From the entries below, pull out each line where "Left" appears.

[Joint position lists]

[Start of Attachment]

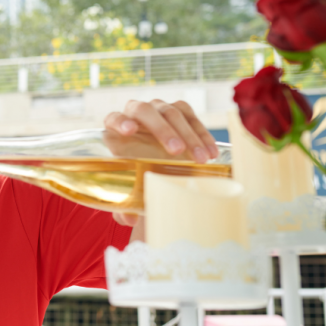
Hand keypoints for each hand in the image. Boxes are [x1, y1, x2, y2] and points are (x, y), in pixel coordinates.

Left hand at [105, 99, 217, 231]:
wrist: (156, 161)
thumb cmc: (136, 172)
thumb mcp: (129, 186)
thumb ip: (122, 203)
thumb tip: (127, 218)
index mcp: (115, 129)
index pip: (113, 118)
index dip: (120, 122)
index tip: (128, 131)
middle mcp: (135, 113)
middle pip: (146, 111)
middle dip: (162, 130)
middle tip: (177, 151)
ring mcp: (158, 108)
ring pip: (172, 112)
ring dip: (189, 135)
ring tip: (201, 159)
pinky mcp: (178, 110)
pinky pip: (191, 115)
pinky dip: (202, 134)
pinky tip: (211, 154)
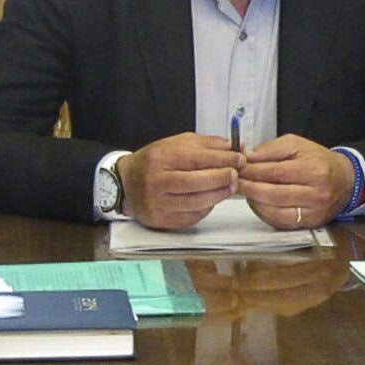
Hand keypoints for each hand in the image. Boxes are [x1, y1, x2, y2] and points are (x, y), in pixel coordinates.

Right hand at [122, 133, 242, 228]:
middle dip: (222, 178)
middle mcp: (156, 182)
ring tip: (230, 187)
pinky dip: (206, 208)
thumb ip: (206, 144)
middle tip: (236, 174)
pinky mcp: (161, 220)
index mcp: (160, 159)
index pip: (196, 158)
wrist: (126, 184)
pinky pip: (191, 216)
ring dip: (218, 195)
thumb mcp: (176, 144)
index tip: (239, 158)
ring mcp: (158, 204)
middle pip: (196, 182)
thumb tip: (234, 146)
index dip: (222, 159)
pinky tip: (212, 199)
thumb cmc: (154, 162)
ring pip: (195, 202)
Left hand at [238, 134, 351, 228]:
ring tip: (244, 191)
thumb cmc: (319, 161)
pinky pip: (280, 222)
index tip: (237, 169)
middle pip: (274, 194)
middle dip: (250, 188)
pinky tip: (258, 202)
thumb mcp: (297, 145)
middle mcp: (316, 194)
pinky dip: (264, 213)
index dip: (252, 171)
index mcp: (314, 170)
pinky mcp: (310, 224)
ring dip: (254, 202)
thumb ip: (271, 149)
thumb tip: (247, 157)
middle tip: (235, 182)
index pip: (275, 172)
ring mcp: (314, 212)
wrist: (345, 180)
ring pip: (275, 211)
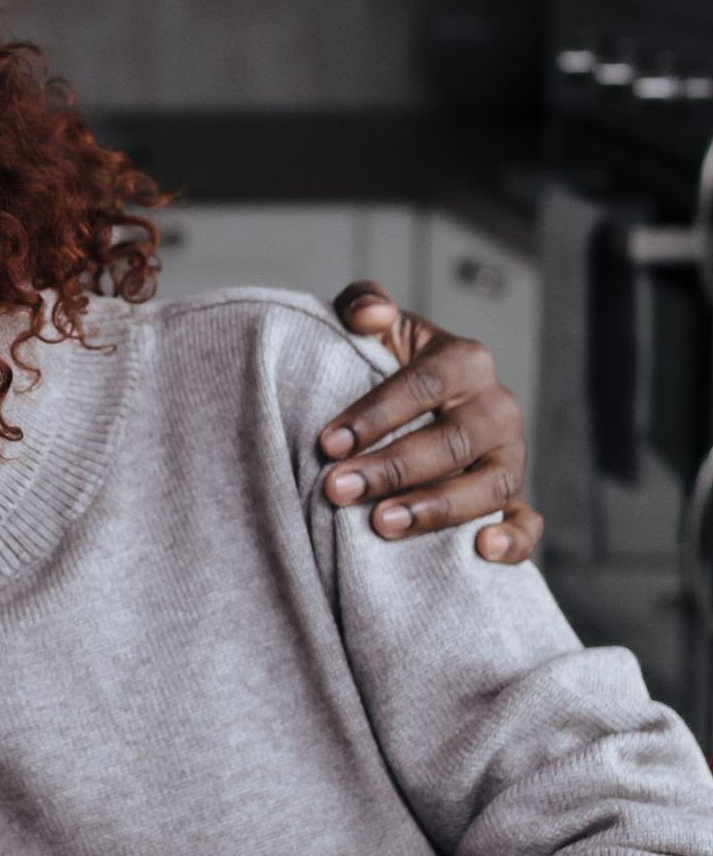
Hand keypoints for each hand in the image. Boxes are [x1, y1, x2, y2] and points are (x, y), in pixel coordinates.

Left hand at [322, 282, 540, 563]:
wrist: (403, 407)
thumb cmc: (380, 364)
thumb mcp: (372, 327)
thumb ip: (364, 304)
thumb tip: (371, 316)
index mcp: (464, 360)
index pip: (425, 385)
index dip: (377, 414)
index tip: (328, 442)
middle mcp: (495, 408)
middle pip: (452, 440)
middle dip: (392, 468)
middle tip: (338, 488)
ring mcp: (509, 456)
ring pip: (489, 484)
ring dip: (437, 508)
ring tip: (383, 524)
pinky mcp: (512, 498)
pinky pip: (527, 522)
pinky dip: (513, 538)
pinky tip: (480, 551)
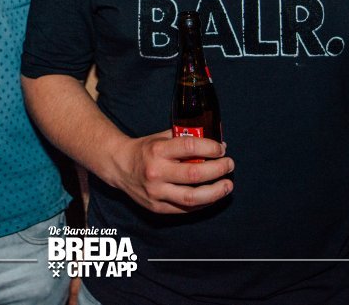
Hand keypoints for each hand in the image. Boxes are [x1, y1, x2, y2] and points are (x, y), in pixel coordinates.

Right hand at [106, 130, 232, 213]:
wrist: (119, 166)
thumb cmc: (145, 149)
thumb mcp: (161, 137)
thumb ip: (185, 140)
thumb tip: (216, 145)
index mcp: (158, 150)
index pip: (190, 147)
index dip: (210, 148)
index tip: (222, 149)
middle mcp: (156, 172)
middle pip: (194, 174)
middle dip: (217, 170)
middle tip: (229, 165)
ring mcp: (156, 193)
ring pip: (191, 198)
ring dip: (214, 192)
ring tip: (227, 186)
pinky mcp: (157, 207)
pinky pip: (184, 210)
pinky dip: (202, 204)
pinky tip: (212, 197)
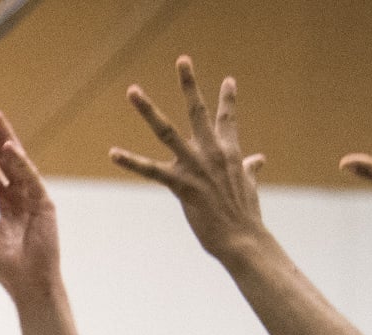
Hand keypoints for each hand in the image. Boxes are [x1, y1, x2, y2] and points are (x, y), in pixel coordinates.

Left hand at [0, 106, 62, 302]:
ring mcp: (34, 197)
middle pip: (7, 158)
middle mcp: (21, 196)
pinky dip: (20, 162)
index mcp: (8, 204)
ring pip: (18, 161)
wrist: (28, 284)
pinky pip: (30, 178)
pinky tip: (9, 146)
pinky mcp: (44, 203)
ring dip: (7, 137)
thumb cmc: (8, 268)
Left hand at [110, 56, 268, 261]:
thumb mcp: (249, 186)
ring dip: (148, 109)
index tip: (227, 80)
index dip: (228, 98)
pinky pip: (150, 170)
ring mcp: (195, 166)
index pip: (228, 119)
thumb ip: (250, 169)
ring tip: (133, 90)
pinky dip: (131, 161)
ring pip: (166, 131)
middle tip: (182, 60)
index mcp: (229, 152)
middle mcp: (212, 152)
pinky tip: (113, 152)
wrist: (242, 238)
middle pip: (198, 111)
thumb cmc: (245, 216)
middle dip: (189, 84)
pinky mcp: (181, 185)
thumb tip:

[End of Attachment]

*Response area*
Left hand at [105, 99, 217, 231]:
Left hand at [238, 134, 351, 228]:
Left hand at [322, 282, 540, 563]:
Left hand at [0, 106, 62, 302]:
Left hand at [110, 56, 268, 261]:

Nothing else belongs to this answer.